Figure 5: Image Generation results. The third row shows ‘Object-Object’ blends, creating hybrid animals like a Tiger-Zebra and a Bear-Raccoon.

The results are distinct photorealistic hybrids. This isn’t just style transfer; the model is generating a creature that semantically sits between the two concepts.

They also experimented with attribute scaling. In the tangent space, vectors have magnitude. By multiplying the attribute vector by a scalar \(\alpha\) before mapping it back to the manifold, they could control the intensity of the attribute.

Figure 8: Scaling Attributes. Top row: Increasing the ‘Burnt’ vector on ‘Pizza’. Bottom row: Increasing the ‘Faux Fur’ vector on ‘Boots’.

As \(\alpha\) increases (moving from left to right in Figure 8), the pizza gets progressively more burnt, and the boots get progressively furrier. This demonstrates that the “directions” found by GDE are semantically consistent and manipulatable.

Conclusion: The Shape of Meaning

The paper “Not Only Text” provides compelling evidence that vision-language models like CLIP don’t just memorize images; they organize them into sophisticated, human-like compositional structures.

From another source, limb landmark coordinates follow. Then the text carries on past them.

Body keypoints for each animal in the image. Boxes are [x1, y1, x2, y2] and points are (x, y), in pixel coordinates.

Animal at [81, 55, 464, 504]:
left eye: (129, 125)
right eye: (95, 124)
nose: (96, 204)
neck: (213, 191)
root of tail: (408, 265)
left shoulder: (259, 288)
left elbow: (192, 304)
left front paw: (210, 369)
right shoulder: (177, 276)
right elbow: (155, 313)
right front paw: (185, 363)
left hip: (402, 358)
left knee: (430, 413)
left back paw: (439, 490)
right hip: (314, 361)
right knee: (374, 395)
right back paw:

However, accessing this structure isn’t straightforward. We cannot treat these complex embedding spaces as simple flat surfaces. By applying Riemannian geometry via the GDE framework, the authors successfully:

  1. Denoised visual representations.
  2. Decomposed images into reusable primitive parts.
  3. Improved performance in classification and fairness tasks.

This work bridges the gap between the symbolic compositionality of language and the continuous, noisy nature of vision. It suggests that as we build more powerful AI, understanding the geometry of how they think is just as important as the data we feed them.

For students and researchers, this is a valuable lesson: sometimes the key to better performance isn’t a bigger model, but better math.